[[ Data listing open ]]
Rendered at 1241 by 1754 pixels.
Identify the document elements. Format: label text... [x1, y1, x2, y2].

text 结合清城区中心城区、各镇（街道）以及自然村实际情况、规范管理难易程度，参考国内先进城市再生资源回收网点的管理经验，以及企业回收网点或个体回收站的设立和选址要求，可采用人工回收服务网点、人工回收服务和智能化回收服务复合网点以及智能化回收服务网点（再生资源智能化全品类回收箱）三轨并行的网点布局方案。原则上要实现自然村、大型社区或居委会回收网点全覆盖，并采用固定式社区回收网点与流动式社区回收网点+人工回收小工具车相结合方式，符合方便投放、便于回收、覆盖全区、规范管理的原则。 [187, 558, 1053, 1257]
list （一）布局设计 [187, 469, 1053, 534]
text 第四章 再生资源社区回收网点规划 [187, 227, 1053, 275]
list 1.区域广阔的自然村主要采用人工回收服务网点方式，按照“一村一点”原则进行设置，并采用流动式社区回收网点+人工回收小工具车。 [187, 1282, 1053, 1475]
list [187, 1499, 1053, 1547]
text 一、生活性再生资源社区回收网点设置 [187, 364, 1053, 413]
[[ Data listing closed ]]
[[ Data listing open ]]
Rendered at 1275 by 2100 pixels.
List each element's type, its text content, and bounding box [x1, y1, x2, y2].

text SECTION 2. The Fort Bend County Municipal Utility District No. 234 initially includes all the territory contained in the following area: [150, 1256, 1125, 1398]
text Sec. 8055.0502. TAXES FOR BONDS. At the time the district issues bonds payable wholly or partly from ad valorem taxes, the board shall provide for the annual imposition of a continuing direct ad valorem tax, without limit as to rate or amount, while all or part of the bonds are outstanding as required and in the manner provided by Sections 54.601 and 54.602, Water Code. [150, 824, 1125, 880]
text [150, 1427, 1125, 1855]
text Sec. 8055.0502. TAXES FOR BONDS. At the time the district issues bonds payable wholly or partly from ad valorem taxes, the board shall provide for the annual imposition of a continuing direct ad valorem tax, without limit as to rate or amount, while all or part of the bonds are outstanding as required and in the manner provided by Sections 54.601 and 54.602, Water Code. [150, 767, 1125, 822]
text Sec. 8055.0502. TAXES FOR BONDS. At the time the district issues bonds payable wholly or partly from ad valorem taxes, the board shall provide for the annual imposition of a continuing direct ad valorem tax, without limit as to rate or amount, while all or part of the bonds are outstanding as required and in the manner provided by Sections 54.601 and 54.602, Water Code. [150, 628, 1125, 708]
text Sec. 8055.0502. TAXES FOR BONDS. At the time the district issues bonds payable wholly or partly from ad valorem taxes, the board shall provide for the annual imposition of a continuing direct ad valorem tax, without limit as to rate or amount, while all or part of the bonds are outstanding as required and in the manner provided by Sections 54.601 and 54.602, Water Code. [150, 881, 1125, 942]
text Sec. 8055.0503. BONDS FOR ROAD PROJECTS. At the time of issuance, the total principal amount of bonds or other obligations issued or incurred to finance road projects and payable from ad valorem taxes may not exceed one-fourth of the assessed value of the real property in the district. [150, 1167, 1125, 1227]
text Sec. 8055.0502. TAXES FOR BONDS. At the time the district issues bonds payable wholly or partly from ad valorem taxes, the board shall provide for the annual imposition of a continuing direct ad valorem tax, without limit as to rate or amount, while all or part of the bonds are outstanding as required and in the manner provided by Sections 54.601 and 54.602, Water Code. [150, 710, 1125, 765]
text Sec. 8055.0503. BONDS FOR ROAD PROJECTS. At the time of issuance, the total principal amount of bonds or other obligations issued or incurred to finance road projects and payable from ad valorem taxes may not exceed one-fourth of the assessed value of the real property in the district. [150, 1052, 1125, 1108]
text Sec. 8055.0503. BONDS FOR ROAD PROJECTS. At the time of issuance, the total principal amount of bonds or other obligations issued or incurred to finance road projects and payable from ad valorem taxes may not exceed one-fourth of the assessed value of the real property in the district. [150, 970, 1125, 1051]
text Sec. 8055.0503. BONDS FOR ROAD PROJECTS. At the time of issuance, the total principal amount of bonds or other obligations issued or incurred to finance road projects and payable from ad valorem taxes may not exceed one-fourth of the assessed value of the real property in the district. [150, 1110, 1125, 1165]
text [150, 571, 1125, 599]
[[ Data listing closed ]]
[[ Data listing open ]]
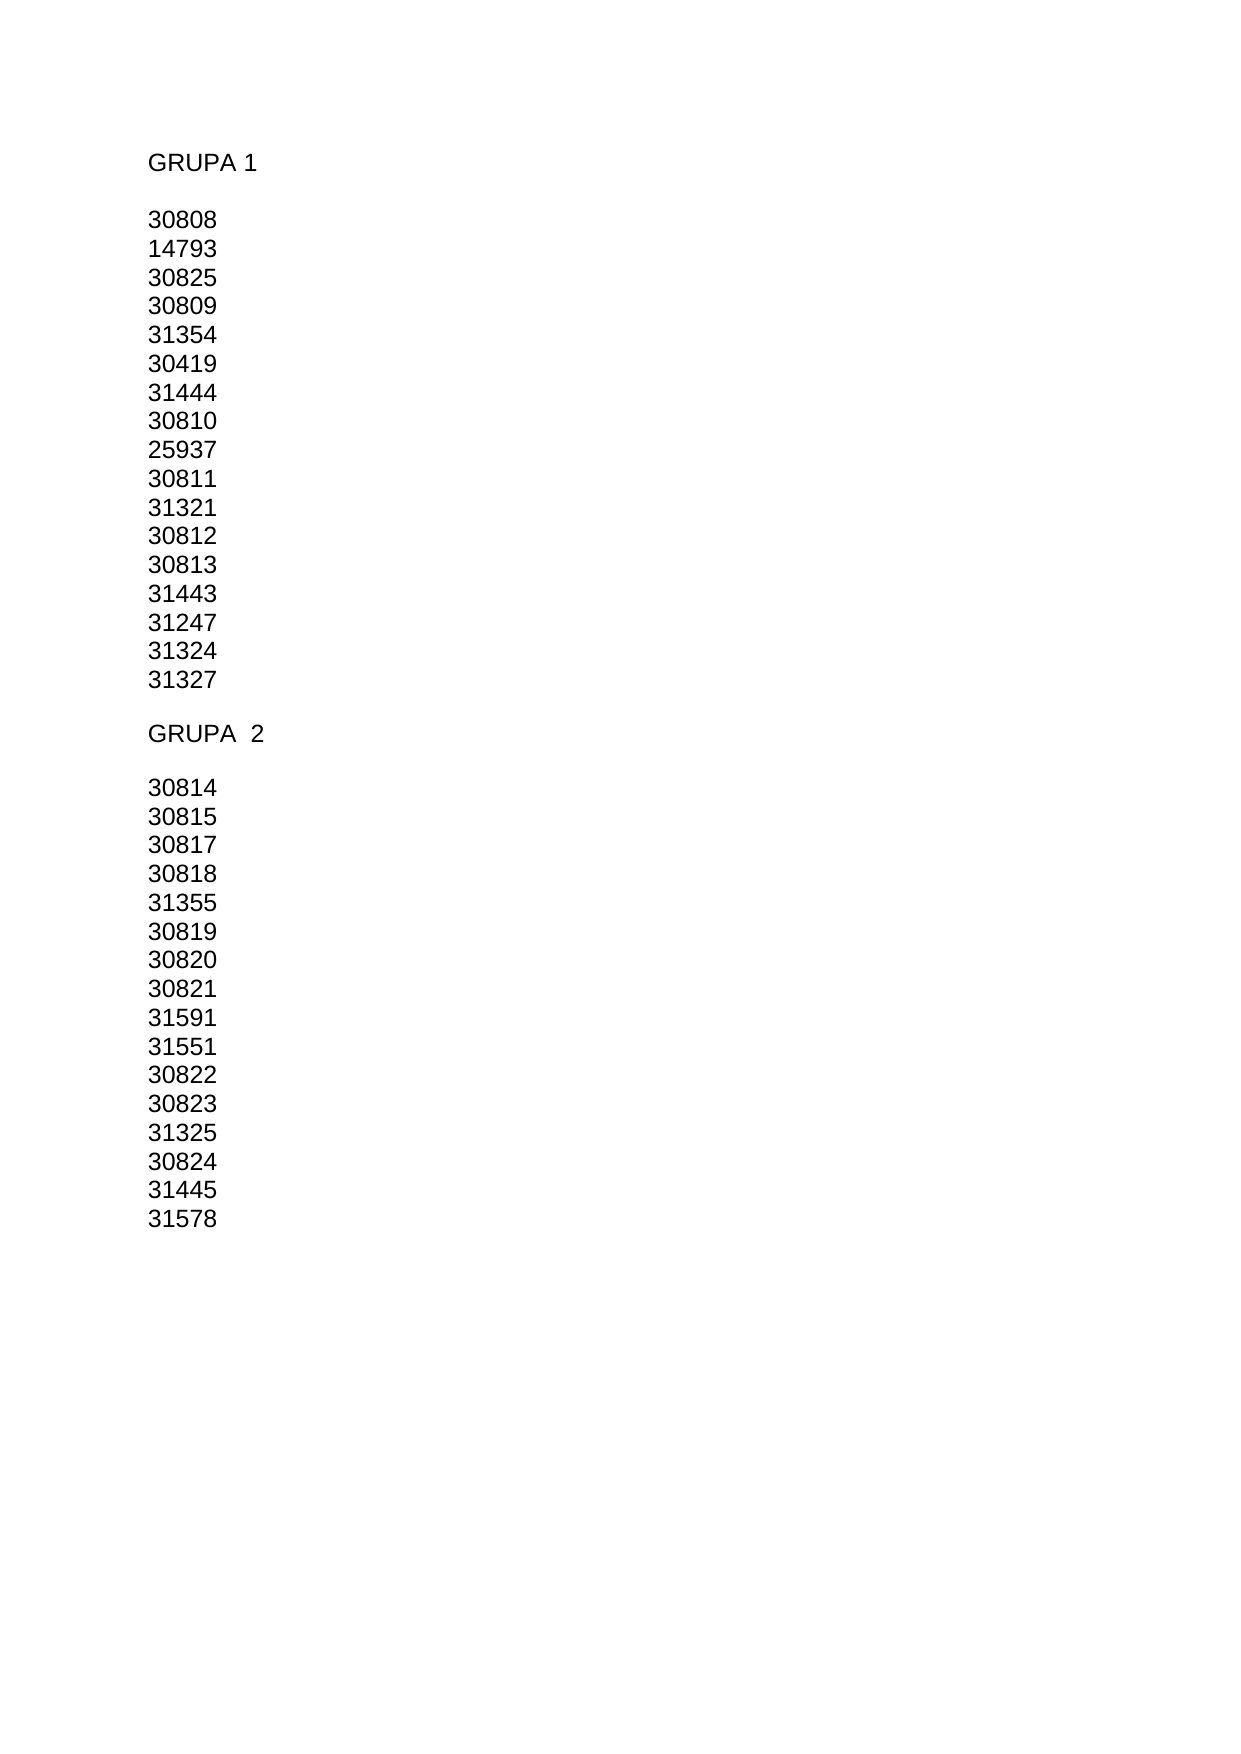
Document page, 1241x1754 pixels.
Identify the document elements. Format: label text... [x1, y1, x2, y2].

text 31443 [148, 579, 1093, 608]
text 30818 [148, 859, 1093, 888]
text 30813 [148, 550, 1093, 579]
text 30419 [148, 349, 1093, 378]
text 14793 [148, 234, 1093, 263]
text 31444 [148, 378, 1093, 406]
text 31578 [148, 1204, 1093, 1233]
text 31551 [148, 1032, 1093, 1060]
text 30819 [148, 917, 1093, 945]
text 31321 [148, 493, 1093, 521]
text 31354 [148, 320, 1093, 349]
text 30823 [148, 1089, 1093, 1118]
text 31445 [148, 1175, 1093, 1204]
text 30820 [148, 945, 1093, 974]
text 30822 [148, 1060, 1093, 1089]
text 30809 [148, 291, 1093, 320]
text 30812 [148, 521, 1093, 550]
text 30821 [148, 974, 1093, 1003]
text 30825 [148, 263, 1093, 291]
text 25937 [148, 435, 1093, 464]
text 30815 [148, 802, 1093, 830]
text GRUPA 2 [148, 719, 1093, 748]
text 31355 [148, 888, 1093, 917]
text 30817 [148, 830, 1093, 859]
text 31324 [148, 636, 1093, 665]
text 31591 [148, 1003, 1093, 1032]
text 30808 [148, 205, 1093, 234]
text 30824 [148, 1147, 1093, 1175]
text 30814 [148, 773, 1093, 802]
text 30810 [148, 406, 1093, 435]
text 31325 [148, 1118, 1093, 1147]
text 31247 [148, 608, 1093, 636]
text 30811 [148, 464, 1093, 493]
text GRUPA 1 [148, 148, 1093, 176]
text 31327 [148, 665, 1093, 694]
[[ Data listing closed ]]
> [Exercise directions] What lines above contain the string "Rendered"? Copy all of them.

> [Exercise solution]
Rendered at 1241 by 1754 pixels.
Rendered at 1275 by 2100 pixels.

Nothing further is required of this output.